Rehmeier’s film calls to mind other misfit romances — Buffalo 66, Eagle v Shark — but sidesteps cliché at every turn. More importantly, or at least delightfully, it embraces the punk rock ethos rather than seeing a coming-of-age opportunity to grow out of it.

Gallner’s magnetic. Whether stalking through suburbia or surrendering to love, he delivers buzzing vitality and surprising depth. Skeggs offers a brilliantly unselfconscious counterpoint. Her awkward, endearing performance is an absolute blessing.

A top-to-bottom impressive ensemble including Pat Healy, Mary Lynn Rajskub and Lea Thompson buoy the central performances. Rehmeier’s sharp yet somehow tender script doesn’t hurt, offering startling opportunities for castmates to shine.

By the time the film digs into its musical numbers, you’re already hooked. In a nice turn of events, the songs are absolutely worth the wait.

Rarely does a film feel as genuinely subversive and darling as Dinner in America, the punk rock rom-com you never knew you needed.


We Need to Do Something

by Hope Madden

We’ve all felt a little trapped lately. But the pandemic was completely different depending on your situation. Were you trapped and utterly alone, like Bo Burnham? Because that seemed sad and reflective, funny and inspirational and wildly successful. (See Inside if you haven’t.)

Or were you trapped with your family?

We Need to Do Something is a parable about being stuck for a long time with the people you  know best and were probably sick of in the first place. The world outside your doors offers a high possibility of death, but the world inside might be even worse.

Parable is a strong word. We Need to Do Something is a nightmare.
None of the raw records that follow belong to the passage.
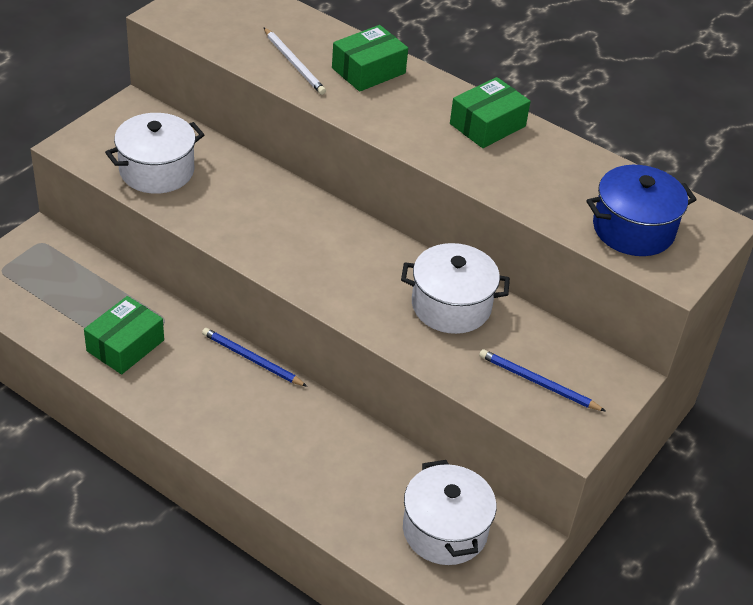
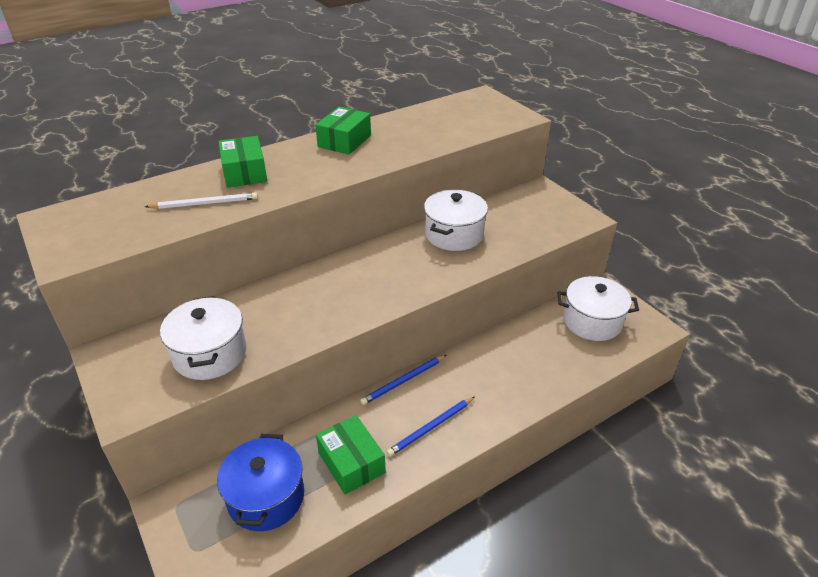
camera: 65 degrees left, 5 degrees down
(487, 125) = (344, 141): green box -> green box turned 45 degrees clockwise
(538, 383) = (536, 218): blue pencil -> blue pencil (431, 427)
(633, 229) = (475, 118): blue pot -> blue pot (266, 497)

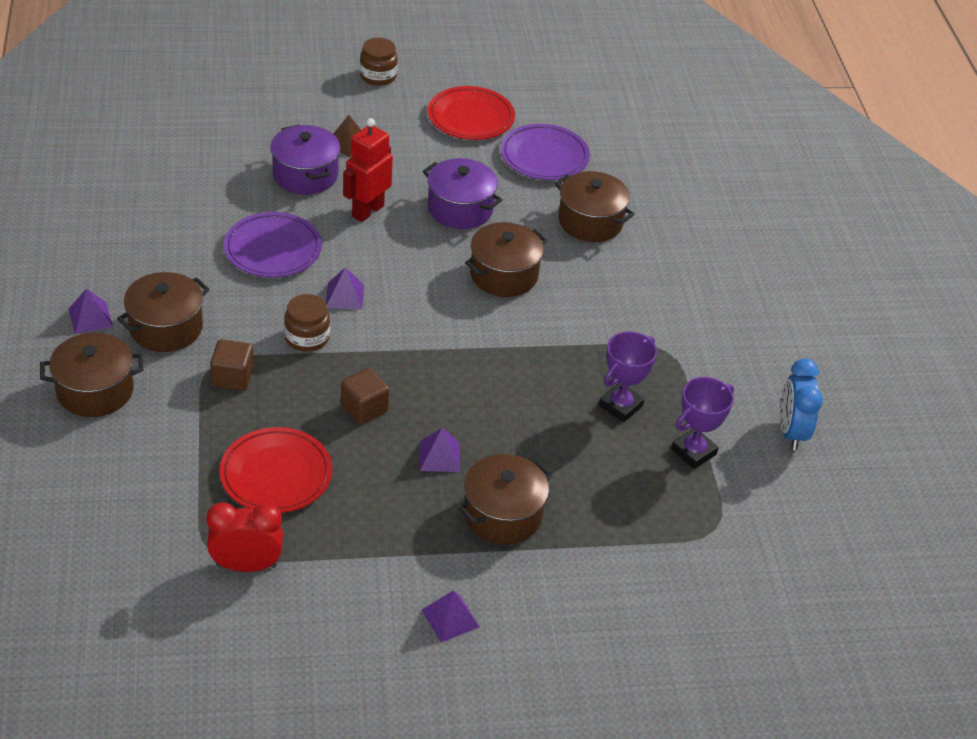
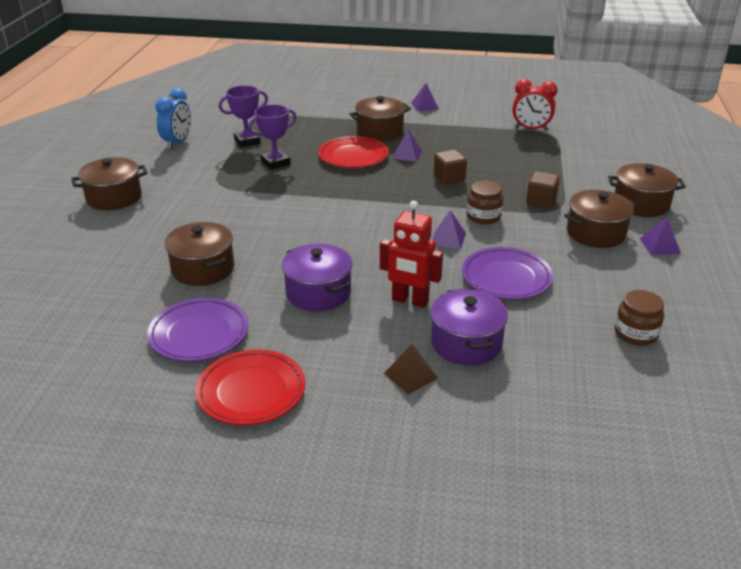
camera: 160 degrees left, 10 degrees down
(276, 475) = (512, 157): red plate -> red plate (353, 156)
(367, 211) = (410, 301): red robot -> red robot turned 60 degrees clockwise
(378, 76) = (342, 473): brown jar -> brown jar (635, 333)
(504, 275) = (308, 238): brown pot -> brown pot (114, 198)

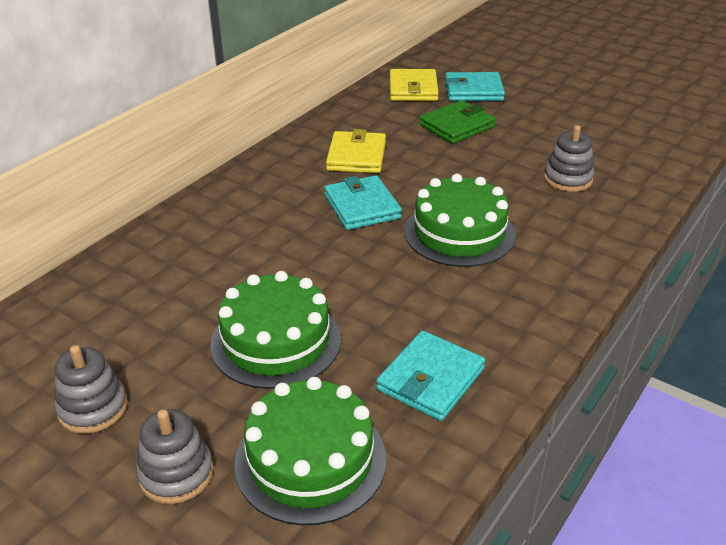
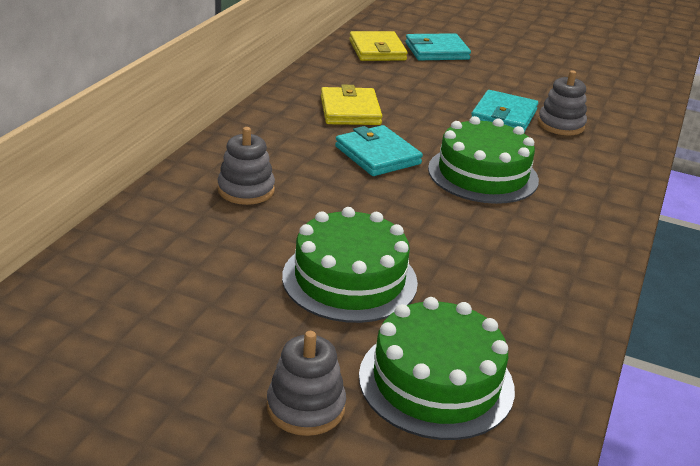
camera: 15 degrees left, 5 degrees down
(93, 408) = (185, 355): grey stacking toy -> grey stacking toy (246, 190)
(430, 379) = (517, 302): turquoise wallet -> turquoise wallet (504, 116)
(457, 126) = (435, 82): green wallet -> none

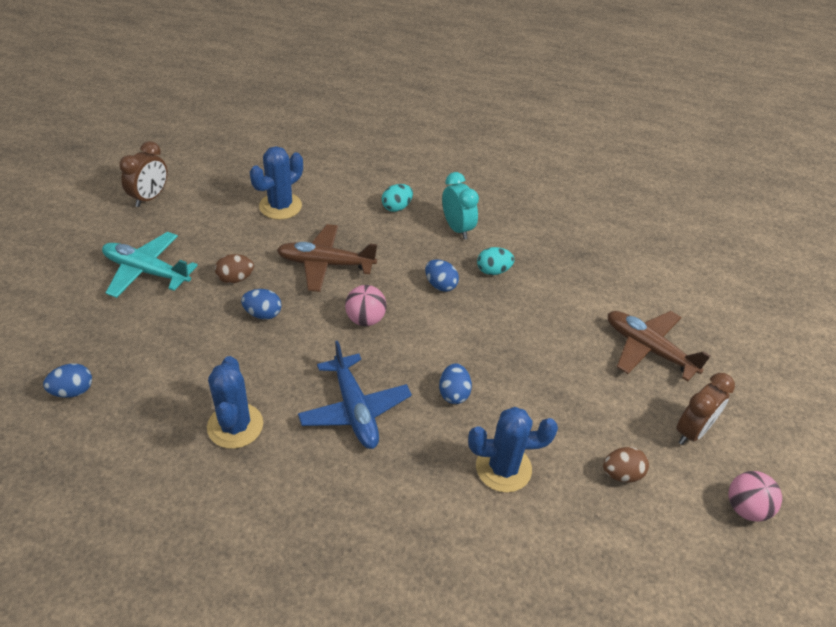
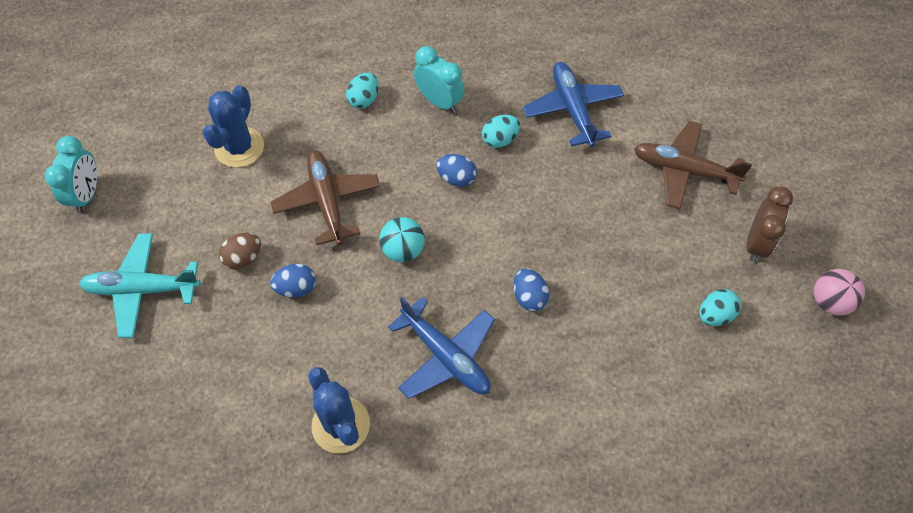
camera: 20 degrees left, 15 degrees up
(73, 391) = (153, 461): blue egg -> none
(150, 197) = (87, 194): brown clock -> turquoise clock
(325, 264) = (327, 201): brown plane -> brown plane turned 90 degrees clockwise
(365, 319) = (403, 250): pink ball -> turquoise ball
(503, 468) = (611, 356): blue cactus -> none
(569, 271) = (572, 109): none -> blue plane
(621, 474) = (715, 315): brown egg -> turquoise egg

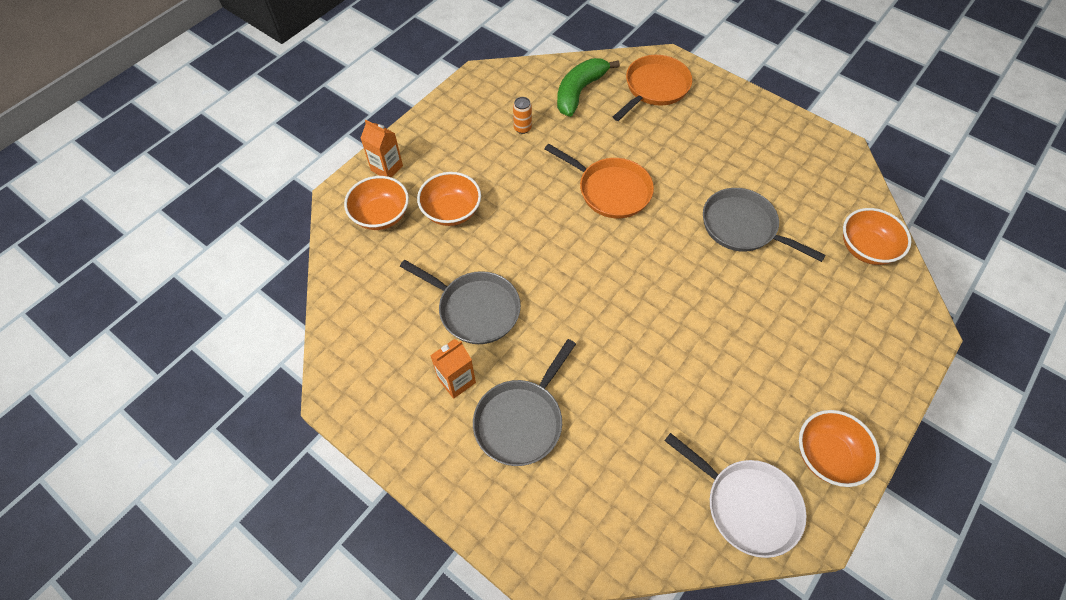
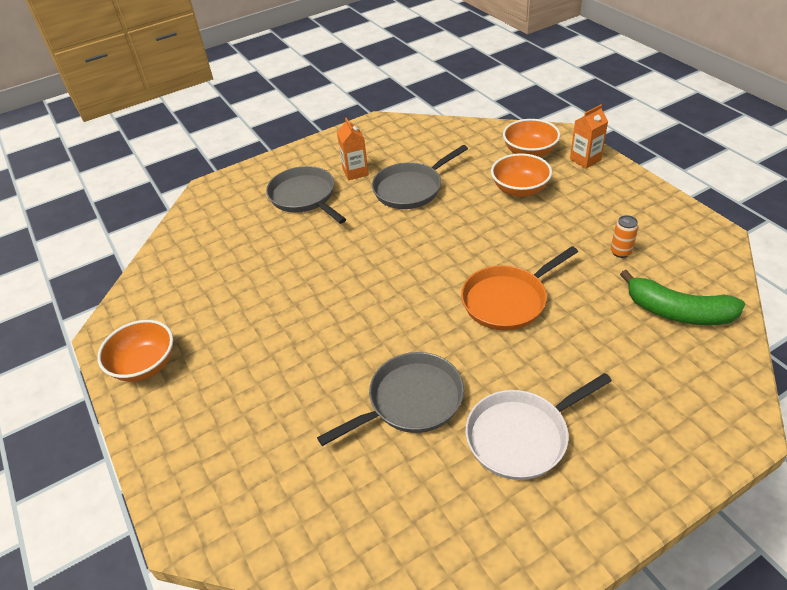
camera: 115 degrees right, 15 degrees down
(579, 91) = (678, 312): green banana -> green banana turned 150 degrees clockwise
(654, 88) = (677, 392): orange pan -> none
(747, 505) = (155, 297): white pan -> white pan (521, 436)
(866, 248) = (319, 524): orange bowl -> none

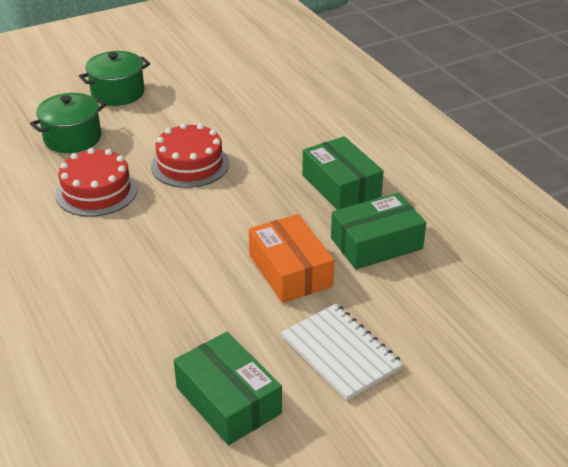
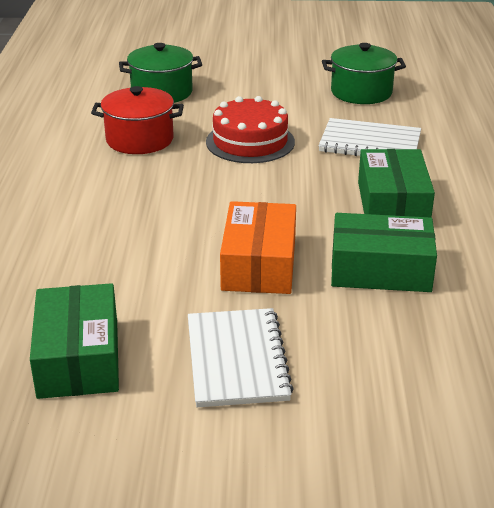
camera: 30 degrees right, 5 degrees down
(96, 191) = (140, 140): red cake -> red pot
(118, 93) = (240, 67): green pot -> green pot (361, 92)
(282, 137) = (370, 143): none -> white notebook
Mel (Sierra McCormick, The Vast of Night) made it home from her friend’s house just in time to miss the tornado. Her mom (Vinessa Shaw) ushers everyone —Mel, her little brother Bobby (John James Cronin) and their dad (Pat Healy) — into the safest room in the house, the bathroom. Here they will wait out the storm.

The storm damages the house, and they are pinned in. Days go by. Why hasn’t anyone come for them? Why is their dad such a dick? What are those noises outside the door?

Director Sean King O’Grady, working from the screenplay Max Booth III adapted from his own novella, mixes claustrophobic dread and adolescent angst with few enough contrivances that he never loses your interest.

Hints dropped early in the story come to hideous life later on (as ugly secrets sometimes do at things like family holidays and vacations or when you’re stuck for a long time in the bathroom). And though the “theater of the mind” component, piquing interest in what exactly lay outside that door, could be stronger, the performances are enough to keep your attention.

Healy, in particular, delivers a characteristically unpleasant performances, feeling very much like a trapped rat.

The hallucinogenic subplot about guilt and trauma and adolescent experimentation with pink goth suggests that the more time you spend with your parents, the more overwhelmed you’ll be by nameless shame and guilt. That feels right.

There’s no real story here. The whole film is essentially Act 2: no catalyst, no resolution. That doesn’t make for a deeply satisfying story, but it does feel a lot like the pandemic.